▶ Work to be completed: Write out again the lines from the one containing "共传媒、中国公众传媒、中国全民传媒Ch" through the one containing "国公众新闻China publics news/中", both included, replacing "publics" with "public" and leaving everything else the same.

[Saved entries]

....

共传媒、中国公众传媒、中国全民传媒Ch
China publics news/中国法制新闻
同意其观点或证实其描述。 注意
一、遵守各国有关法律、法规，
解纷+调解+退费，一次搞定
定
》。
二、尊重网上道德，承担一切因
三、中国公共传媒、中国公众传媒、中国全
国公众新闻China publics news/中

....

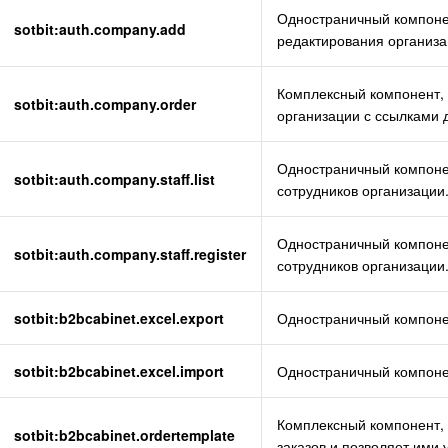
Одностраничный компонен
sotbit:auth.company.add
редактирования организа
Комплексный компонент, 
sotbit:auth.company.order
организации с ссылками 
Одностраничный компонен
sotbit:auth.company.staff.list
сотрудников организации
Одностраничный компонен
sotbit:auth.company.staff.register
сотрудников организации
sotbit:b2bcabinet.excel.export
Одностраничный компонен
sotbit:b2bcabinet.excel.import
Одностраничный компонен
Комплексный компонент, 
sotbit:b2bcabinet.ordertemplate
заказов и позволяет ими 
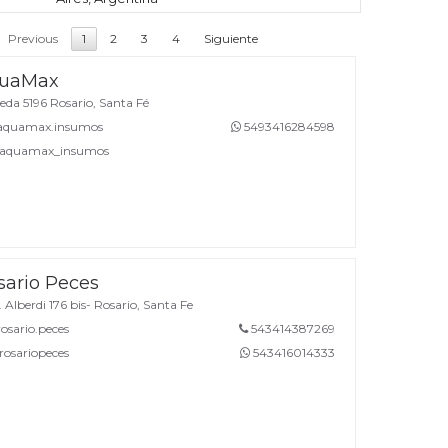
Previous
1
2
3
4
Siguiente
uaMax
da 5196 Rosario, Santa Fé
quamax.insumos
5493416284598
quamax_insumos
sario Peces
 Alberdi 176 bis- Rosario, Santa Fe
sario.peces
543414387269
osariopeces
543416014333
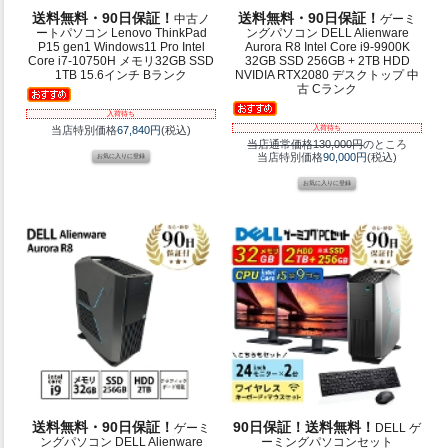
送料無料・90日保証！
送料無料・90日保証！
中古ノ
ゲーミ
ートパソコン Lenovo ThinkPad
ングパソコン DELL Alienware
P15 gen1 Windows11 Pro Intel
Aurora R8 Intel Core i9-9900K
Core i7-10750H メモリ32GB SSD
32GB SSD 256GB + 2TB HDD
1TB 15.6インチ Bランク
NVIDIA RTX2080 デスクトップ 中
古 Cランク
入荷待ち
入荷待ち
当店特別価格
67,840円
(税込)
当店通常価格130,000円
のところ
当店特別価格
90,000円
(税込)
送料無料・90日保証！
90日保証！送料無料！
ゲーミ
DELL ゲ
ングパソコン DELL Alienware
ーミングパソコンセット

....

▶ Exercise output:
共传媒、中国公众传媒、中国全民传媒Ch
China public news/中国法制新闻
同意其观点或证实其描述。 注意
一、遵守各国有关法律、法规，
解纷+调解+退费，一次搞定
定
》。
二、尊重网上道德，承担一切因
三、中国公共传媒、中国公众传媒、中国全
国公众新闻China public news/中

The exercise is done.